Chart understanding data:

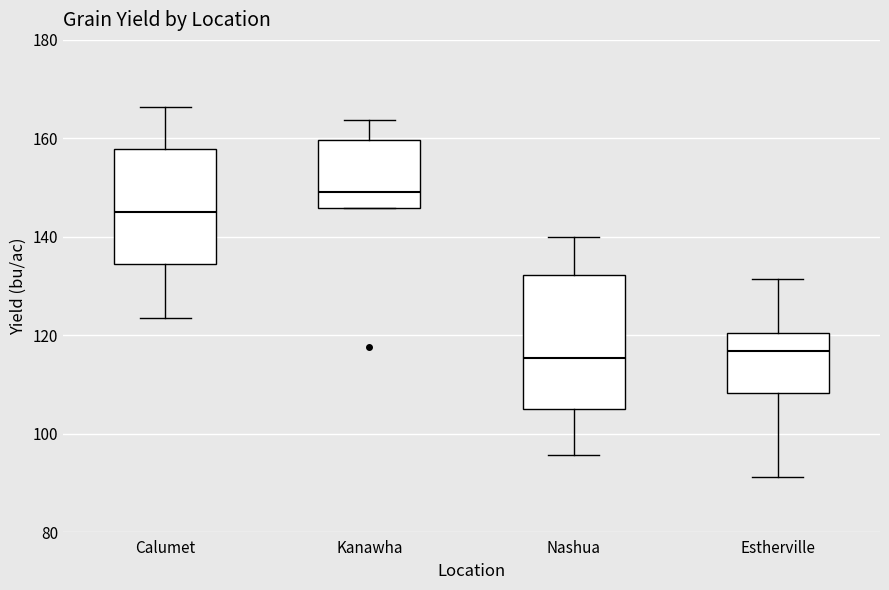

Comparing the boxes themselves (not the whiskers), which one is the tallest?

Nashua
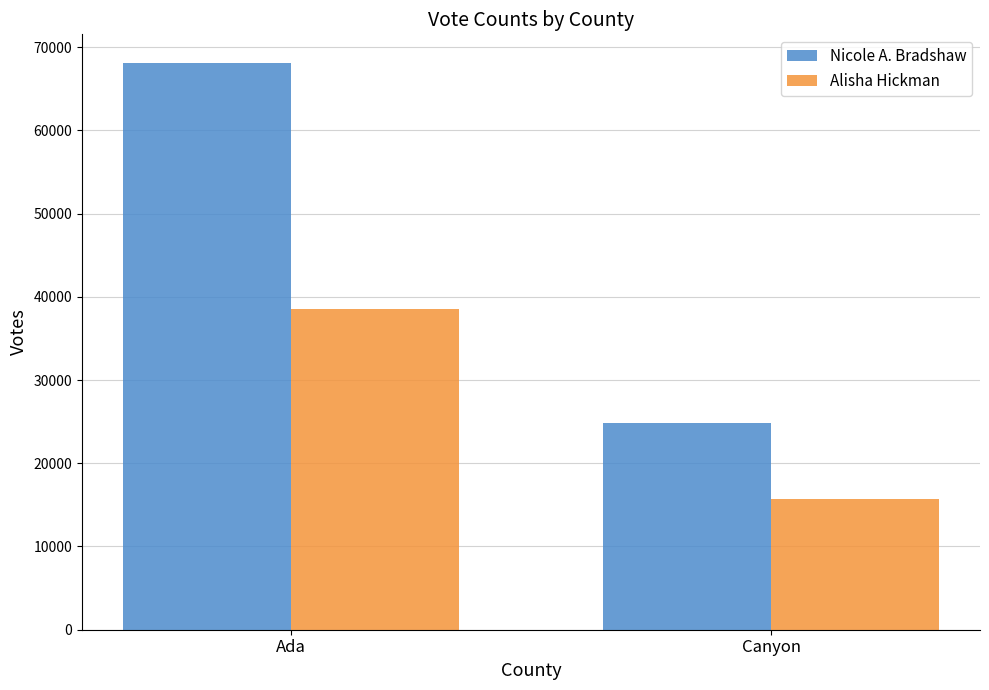

What is the total value across all series at Ada?

106668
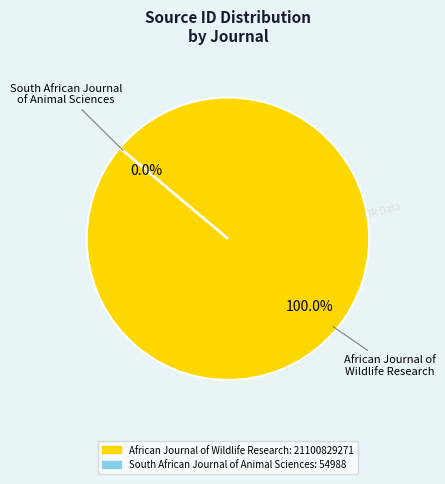

True or false: South African Journal
of Animal Sciences accounts for 0% of the total.

True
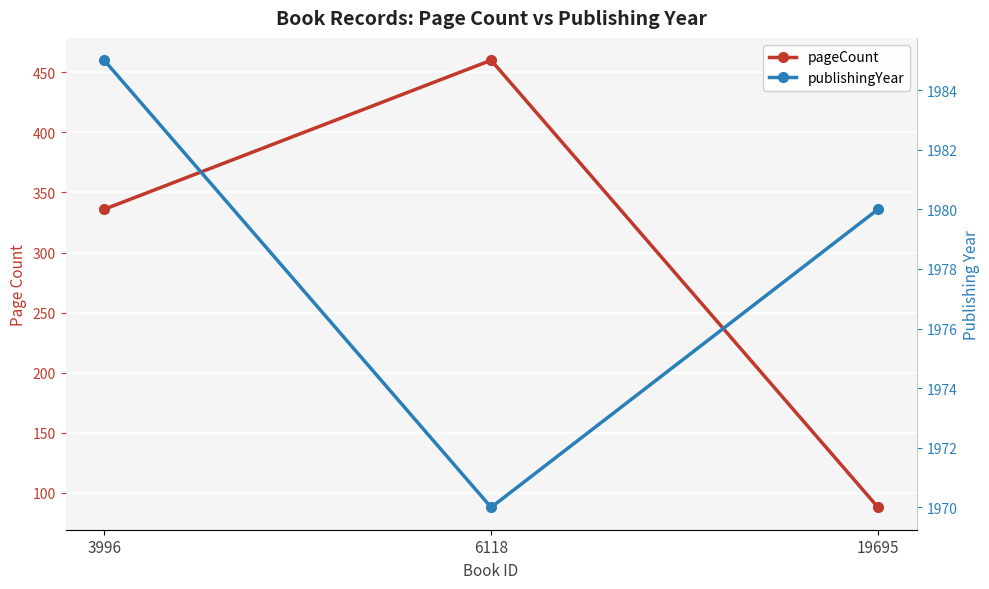

At which label does pageCount reach its minimum?

19695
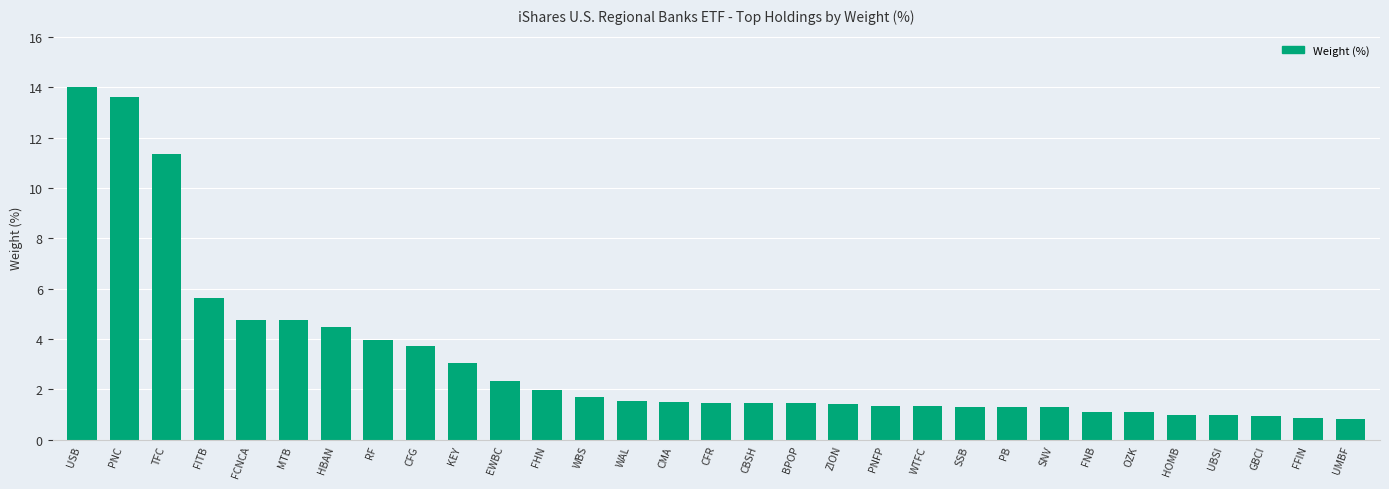

What is the smallest value displayed?

0.8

▶ **What this task involves**
Write out every line of the rows above word for word, leaving out the pictures.

▶ **Reply**
Comparing the boxes themselves (not the whiskers), which one is the tallest?

Nashua

What is the total value across all series at Ada?

106668

True or false: South African Journal
of Animal Sciences accounts for 0% of the total.

True

At which label does pageCount reach its minimum?

19695

What is the smallest value displayed?

0.8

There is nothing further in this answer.